§ TASK: Beginning at the line that contains "output f1, f2, f3, f4", repeat every line of the listing exactly through the final one.

§ PROVIDED MATERIAL:
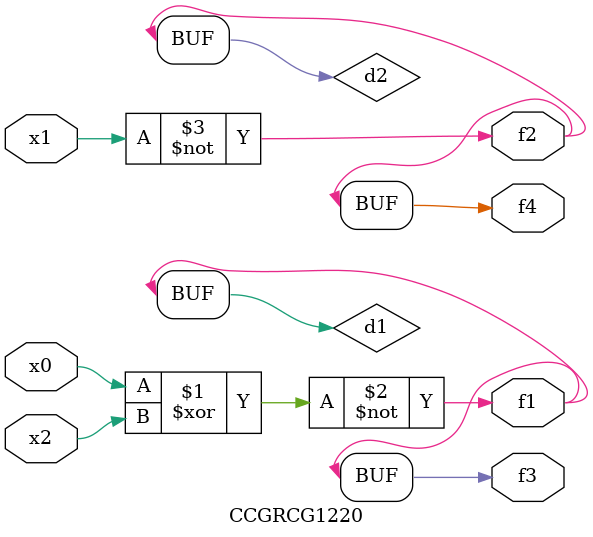
<source format=v>
module CCGRCG1220(
	input x0, x1, x2,
	output f1, f2, f3, f4
);

	wire d1, d2, d3;

	xnor (d1, x0, x2);
	nand (d2, x1);
	nor (d3, x1, x2);
	assign f1 = d1;
	assign f2 = d2;
	assign f3 = d1;
	assign f4 = d2;
endmodule

</source>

§ ANSWER BELOW:
	output f1, f2, f3, f4
);

	wire d1, d2, d3;

	xnor (d1, x0, x2);
	nand (d2, x1);
	nor (d3, x1, x2);
	assign f1 = d1;
	assign f2 = d2;
	assign f3 = d1;
	assign f4 = d2;
endmodule

</source>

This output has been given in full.